I have some azureus tads, my first ever tads, that hatched 12/19/06. So they're just a little over a month old and I just noticed they've started to pop their back legs. What's the timeline from here? How long before they'll pop their front legs? I'm assuming around 3 months from when they hatched to morph out. Is that about right?

When do they get moved to a morphing container? Do you wait till you see the front legs pop or does it need to be done before that? At what point during the morphing process do you stop feeding them?

Thanks for the help.


----------



## fleenor1 (Feb 18, 2005)

I usually wait until my azureus tads pop thier front legs to move them to a morphing container. It won't hurt to move them before hand though. I use a big glad ware container with about a half inch of water and something that is eaesy for them to climb up on. Usually a big piece of cork bark.

As for what time you would stop feeding them... I stop feeding them when they stop eating. The tads will start absorbing their tails and stop feeding. 

Hope that helps!

Later,
Brad


----------



## gary1218 (Dec 31, 2005)

Thanks Brad. That helps alot.


----------



## elmoisfive (Dec 31, 2004)

Gary,

The tads will stop eating once they pop front legs or are very close to popping them as their mouth is being remodeled for life as a frog.

I merely lower the water level in their tadpole container (I use 16 oz deli cups) and let them walk up the side out of the water. This way I don't have to use separate morphing chambers and only those froglets that are strong enough to climb make it...

Bill


----------



## gary1218 (Dec 31, 2005)

Thanks Bill.

I have 4 tads now. Once they morph is it OK to raise the four together in say a 10 gallon tank? Or do you guys raise them all separately in their own container like a plastic shoe box?


----------



## elmoisfive (Dec 31, 2004)

It's okay to raise them together but you need to make sure all of them are eating well and if size differences develop, be prepared to sort them into size groups.

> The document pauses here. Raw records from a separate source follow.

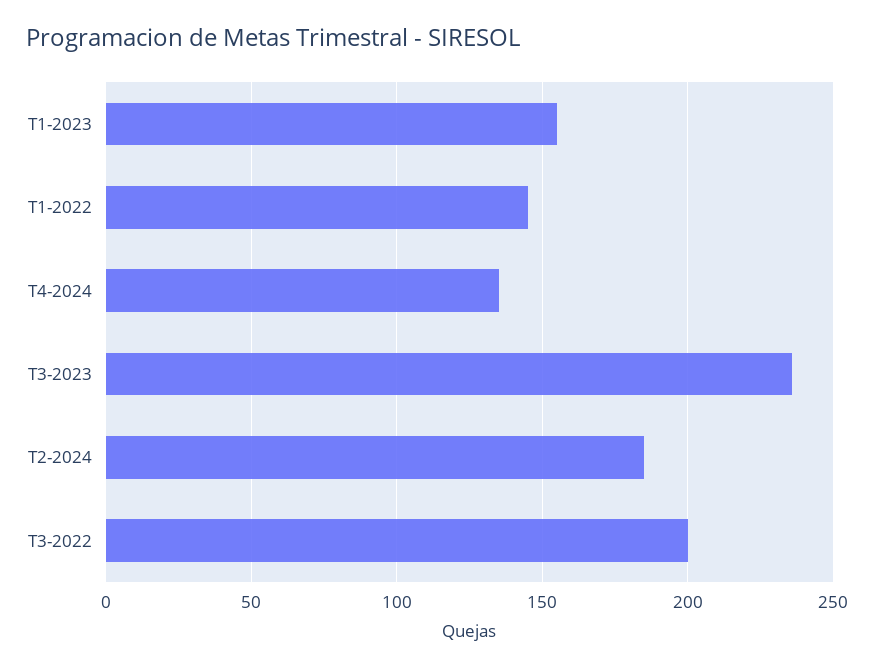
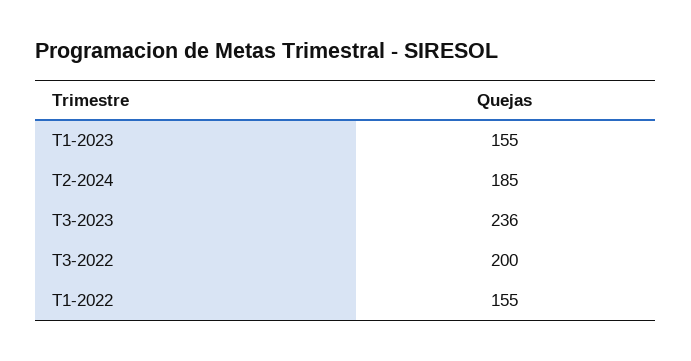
T1-2022: 145 -> 155
T4-2024: 135 -> none

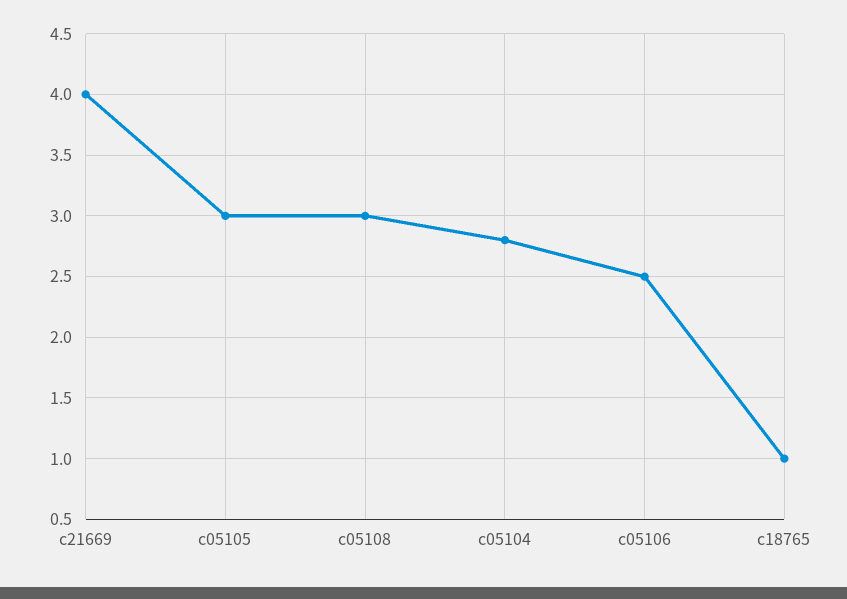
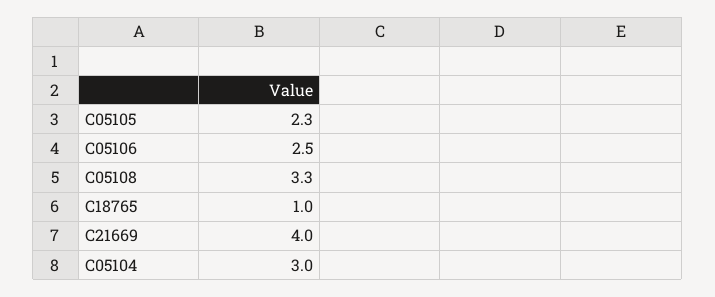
c05105: 3 -> 2.3
c05108: 3 -> 3.3
c05104: 2.8 -> 3

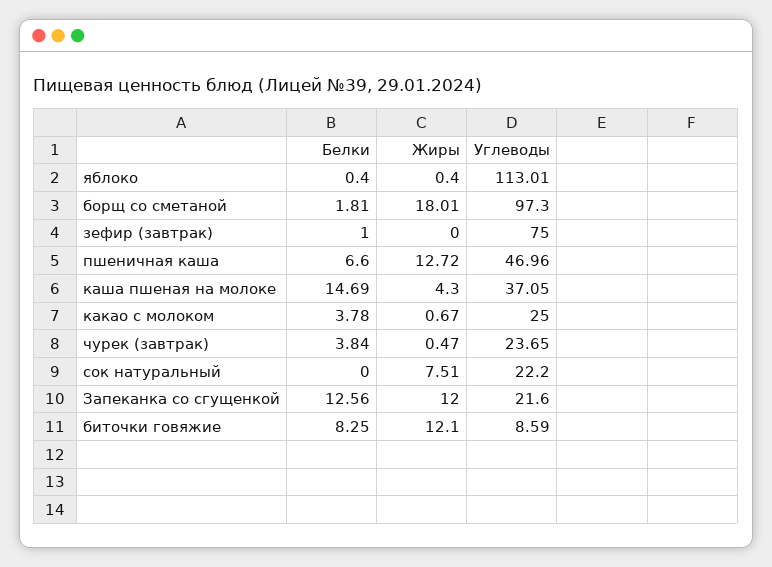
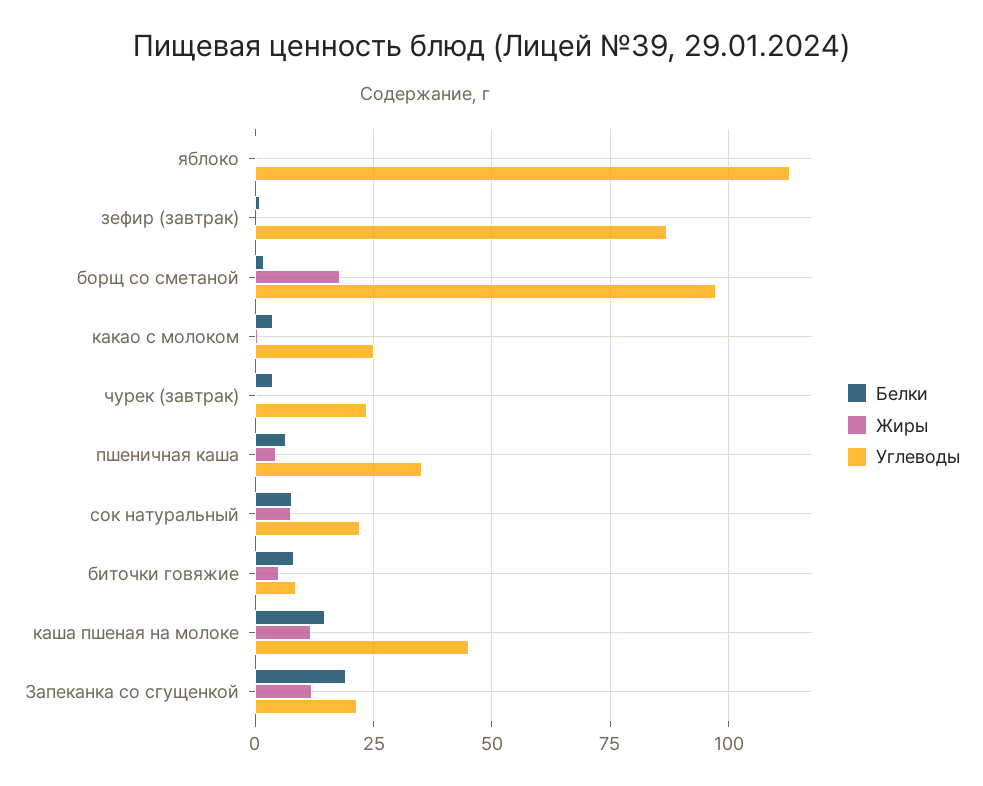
Углеводы, зефир (завтрак): 75 -> 87.5
Жиры, пшеничная каша: 12.72 -> 5
Углеводы, пшеничная каша: 46.96 -> 35
Жиры, каша пшеная на молоке: 4.3 -> 12.5
Углеводы, каша пшеная на молоке: 37.05 -> 45
Белки, сок натуральный: 0 -> 7.5
Белки, Запеканка со сгущенкой: 12.56 -> 20
Жиры, биточки говяжие: 12.1 -> 5

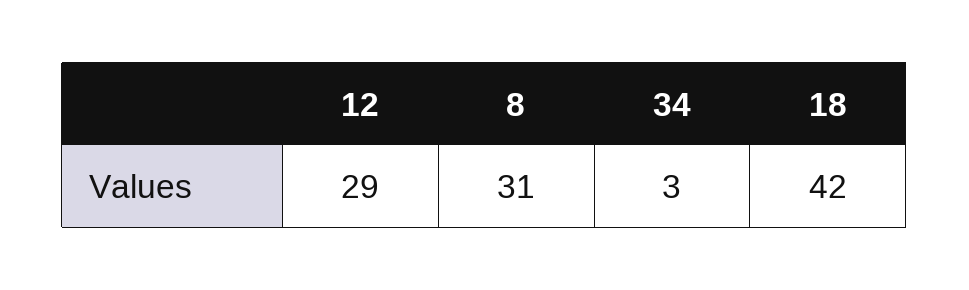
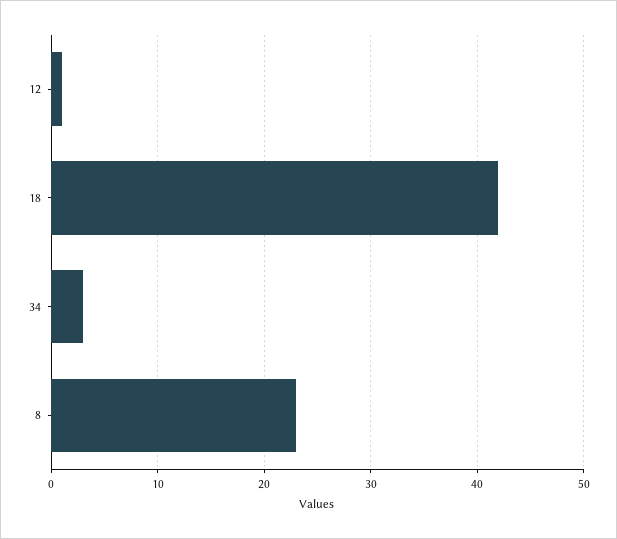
12: 29 -> 1
8: 31 -> 23

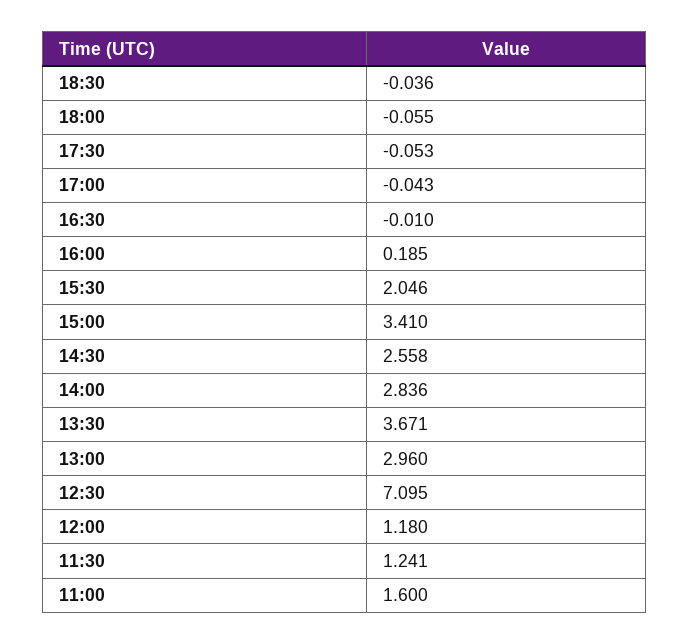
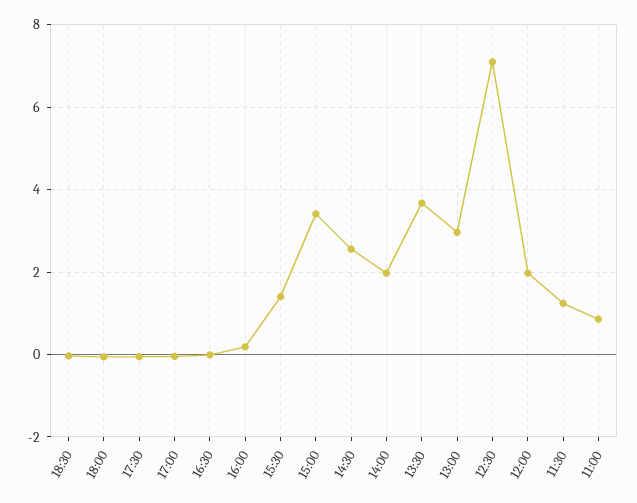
15:30: 2.046 -> 1.4
14:00: 2.836 -> 2
12:00: 1.18 -> 2
11:00: 1.6 -> 0.8

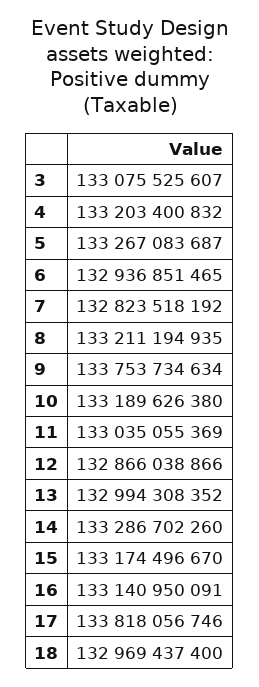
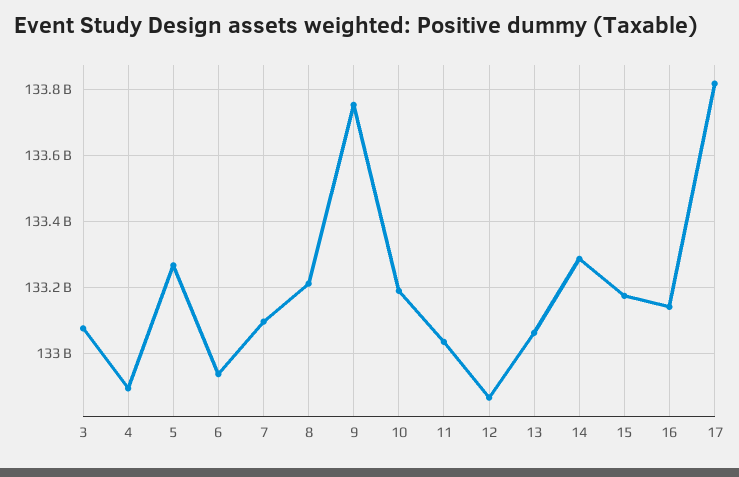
4: 133203400832 -> 132900000000
7: 132823518192 -> 133100000000
13: 132994308352 -> 133060000000
18: 132969437400 -> none

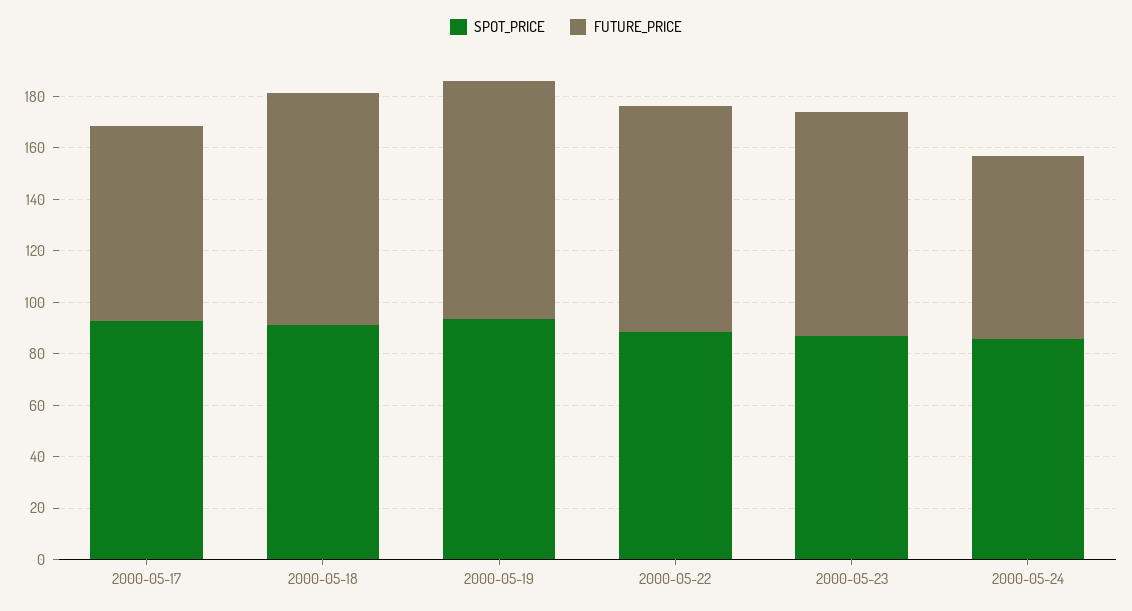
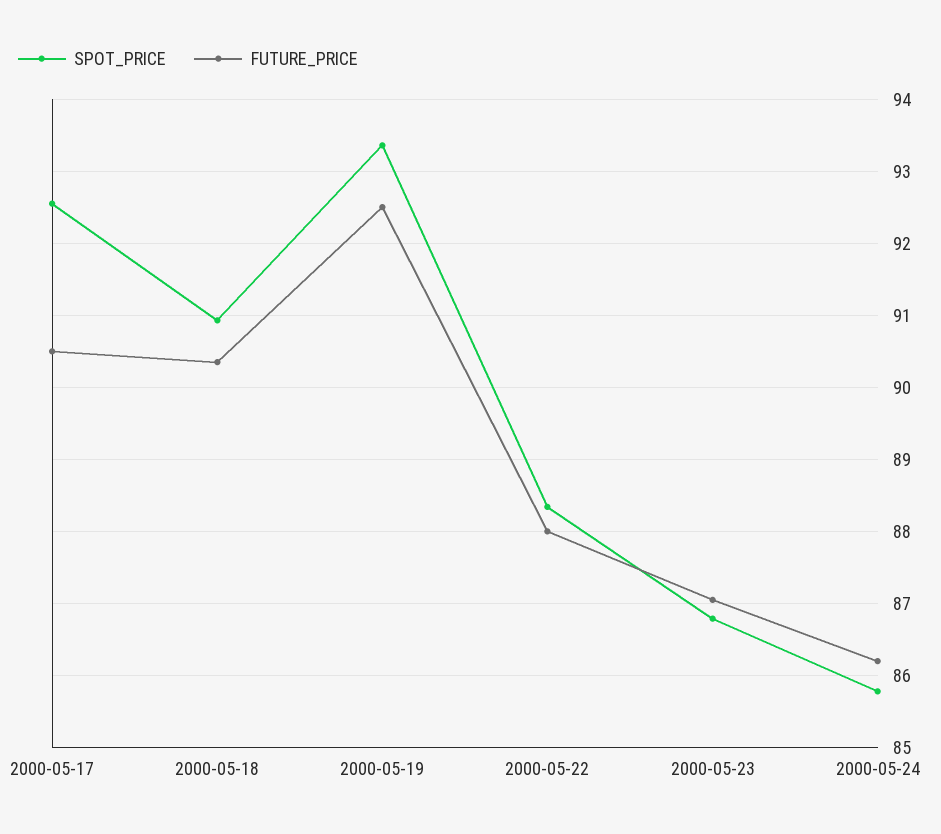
FUTURE_PRICE, 2000-05-17: 75 -> 90.5
FUTURE_PRICE, 2000-05-24: 70 -> 86.2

One observation I've made, albeit not a scientific study, is that froglets raised by themselves in a 190 oz deli cup seem to grow faster than counterparts set up in 10 gallon vivs. Perhaps it's due to lack of competition for food or the increased leg room (a 190 oz delic cup has a footprint of ~ 75 square inches).

Bill


----------



## KeroKero (Jun 13, 2004)

Bill, there are a couple different reasons for the differences you're seeing... the D. tinc group frogs deposit their tads individually and have a couple fail safes that make sure that sharing the body of water is rare... starting with tadpoles not wanting to get off the parent's back, to tadpole aggression and hormone growth inhibiting. With two animals in a good sized area, this may not be an issue, but the more tadpoles in an area, the more you're going against nature and how they've evolved, and the more problems you will have (aggression, long morph out times, etc).

The reports on what gets the largest froglets tends to vary per person, but my personal experience is that those raised individually tend to be consistently larger, and faster morphing. I think the cases of small froglets morphing from individual containers involves the fact that the containers are "new" and clean, where the community tadpole tanks have lots of yummy stuff growing in them... the best fed diet won't cover up the significant differences that occur when tadpoles have stuff to graze on from day one in between meals...


----------



## gary1218 (Dec 31, 2005)

Thanks Bill & Corey.

Since these are my first tads I'll probably play it safe and raise them each in their own plastic shoe box.


----------